▸ **WHAT YOU WILL DO**: Return every line below that contains the string "rotated". Case counts.

▸ **MATERIAL FOR THIS EXERCISE**:
^^^^^^^^^^^^^^^^
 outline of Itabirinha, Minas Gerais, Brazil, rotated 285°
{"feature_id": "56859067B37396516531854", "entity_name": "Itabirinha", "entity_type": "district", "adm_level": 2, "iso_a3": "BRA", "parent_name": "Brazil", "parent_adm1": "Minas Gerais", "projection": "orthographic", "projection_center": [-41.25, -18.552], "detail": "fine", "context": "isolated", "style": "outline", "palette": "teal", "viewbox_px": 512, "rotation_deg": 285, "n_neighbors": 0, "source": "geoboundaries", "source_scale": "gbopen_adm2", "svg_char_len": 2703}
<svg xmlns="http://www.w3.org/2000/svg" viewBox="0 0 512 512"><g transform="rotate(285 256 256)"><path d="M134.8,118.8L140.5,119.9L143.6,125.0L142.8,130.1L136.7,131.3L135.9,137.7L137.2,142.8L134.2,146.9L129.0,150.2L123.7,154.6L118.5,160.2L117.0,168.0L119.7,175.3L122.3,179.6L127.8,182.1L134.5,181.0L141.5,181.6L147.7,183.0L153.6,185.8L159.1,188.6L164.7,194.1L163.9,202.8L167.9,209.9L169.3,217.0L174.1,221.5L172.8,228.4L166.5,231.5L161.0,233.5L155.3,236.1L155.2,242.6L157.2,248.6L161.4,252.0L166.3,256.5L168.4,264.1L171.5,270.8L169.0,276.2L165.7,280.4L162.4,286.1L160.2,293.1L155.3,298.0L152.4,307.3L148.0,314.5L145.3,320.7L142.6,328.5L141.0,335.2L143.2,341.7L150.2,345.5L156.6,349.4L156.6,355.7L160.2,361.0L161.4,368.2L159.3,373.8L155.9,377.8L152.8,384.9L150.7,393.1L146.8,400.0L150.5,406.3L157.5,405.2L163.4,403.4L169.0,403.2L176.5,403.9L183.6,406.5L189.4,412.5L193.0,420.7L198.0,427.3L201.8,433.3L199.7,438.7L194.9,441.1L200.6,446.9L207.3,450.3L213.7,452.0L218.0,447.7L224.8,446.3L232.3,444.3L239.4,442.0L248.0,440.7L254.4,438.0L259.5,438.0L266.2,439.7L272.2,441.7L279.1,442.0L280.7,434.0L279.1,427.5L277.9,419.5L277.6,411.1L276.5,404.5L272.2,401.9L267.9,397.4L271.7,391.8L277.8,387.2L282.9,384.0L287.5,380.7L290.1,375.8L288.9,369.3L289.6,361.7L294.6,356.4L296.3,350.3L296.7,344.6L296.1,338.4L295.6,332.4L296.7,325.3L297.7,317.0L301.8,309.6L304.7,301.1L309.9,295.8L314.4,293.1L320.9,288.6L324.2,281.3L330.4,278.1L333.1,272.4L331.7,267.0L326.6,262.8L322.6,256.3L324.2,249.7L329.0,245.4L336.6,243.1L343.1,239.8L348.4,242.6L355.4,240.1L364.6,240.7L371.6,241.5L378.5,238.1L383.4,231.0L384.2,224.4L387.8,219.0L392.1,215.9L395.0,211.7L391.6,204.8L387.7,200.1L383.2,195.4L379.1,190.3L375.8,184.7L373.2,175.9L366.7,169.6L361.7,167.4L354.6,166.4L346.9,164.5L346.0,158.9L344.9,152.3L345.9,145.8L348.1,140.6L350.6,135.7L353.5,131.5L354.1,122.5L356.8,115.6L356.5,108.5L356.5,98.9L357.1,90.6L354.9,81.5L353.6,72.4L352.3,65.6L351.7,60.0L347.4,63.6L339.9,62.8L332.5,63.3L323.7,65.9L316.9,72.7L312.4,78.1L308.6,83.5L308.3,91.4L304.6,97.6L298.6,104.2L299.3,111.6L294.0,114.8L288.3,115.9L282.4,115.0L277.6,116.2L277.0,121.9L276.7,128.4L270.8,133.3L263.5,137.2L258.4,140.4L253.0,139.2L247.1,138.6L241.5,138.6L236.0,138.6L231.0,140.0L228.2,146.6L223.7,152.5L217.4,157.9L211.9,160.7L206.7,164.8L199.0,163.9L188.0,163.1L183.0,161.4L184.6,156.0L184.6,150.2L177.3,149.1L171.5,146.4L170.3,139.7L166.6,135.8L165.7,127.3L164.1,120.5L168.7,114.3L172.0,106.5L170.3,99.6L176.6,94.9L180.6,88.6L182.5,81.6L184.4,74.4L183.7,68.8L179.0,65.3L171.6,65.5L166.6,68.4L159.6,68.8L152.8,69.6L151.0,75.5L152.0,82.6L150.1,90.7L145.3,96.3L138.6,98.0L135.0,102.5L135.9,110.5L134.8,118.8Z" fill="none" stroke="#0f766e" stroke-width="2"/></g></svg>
^^^^^^^^^^^^^^^^
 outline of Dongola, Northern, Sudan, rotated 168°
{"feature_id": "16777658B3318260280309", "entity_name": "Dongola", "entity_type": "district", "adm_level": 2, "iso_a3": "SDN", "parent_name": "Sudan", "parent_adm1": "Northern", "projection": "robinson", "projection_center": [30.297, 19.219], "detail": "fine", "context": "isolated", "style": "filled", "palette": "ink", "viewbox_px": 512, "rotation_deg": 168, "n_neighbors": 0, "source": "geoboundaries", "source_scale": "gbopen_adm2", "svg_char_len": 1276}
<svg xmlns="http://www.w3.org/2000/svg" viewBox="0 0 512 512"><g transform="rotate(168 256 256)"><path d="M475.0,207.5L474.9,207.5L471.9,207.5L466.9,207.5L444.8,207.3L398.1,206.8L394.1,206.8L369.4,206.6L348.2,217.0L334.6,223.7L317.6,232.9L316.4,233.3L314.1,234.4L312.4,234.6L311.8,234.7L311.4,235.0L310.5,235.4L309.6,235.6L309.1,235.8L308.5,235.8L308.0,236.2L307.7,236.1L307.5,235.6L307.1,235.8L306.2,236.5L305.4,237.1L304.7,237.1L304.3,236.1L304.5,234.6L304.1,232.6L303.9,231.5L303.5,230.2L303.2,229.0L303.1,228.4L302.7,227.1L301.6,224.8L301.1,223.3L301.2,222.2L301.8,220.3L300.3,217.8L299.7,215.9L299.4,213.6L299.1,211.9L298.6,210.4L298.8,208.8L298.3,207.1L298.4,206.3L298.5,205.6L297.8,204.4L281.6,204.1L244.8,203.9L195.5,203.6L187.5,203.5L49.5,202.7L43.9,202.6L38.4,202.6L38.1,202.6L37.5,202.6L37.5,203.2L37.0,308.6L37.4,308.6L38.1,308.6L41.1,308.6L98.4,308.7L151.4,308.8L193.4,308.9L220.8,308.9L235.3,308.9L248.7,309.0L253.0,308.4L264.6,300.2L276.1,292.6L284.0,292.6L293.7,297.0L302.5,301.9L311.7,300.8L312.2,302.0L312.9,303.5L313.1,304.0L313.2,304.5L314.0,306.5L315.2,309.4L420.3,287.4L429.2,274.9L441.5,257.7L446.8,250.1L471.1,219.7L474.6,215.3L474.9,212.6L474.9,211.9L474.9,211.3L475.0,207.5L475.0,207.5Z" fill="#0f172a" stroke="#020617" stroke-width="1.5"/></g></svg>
^^^^^^^^^^^^^^^^
▸ **ANSWER TO THE PROBLEM**:
 outline of Itabirinha, Minas Gerais, Brazil, rotated 285°
 outline of Dongola, Northern, Sudan, rotated 168°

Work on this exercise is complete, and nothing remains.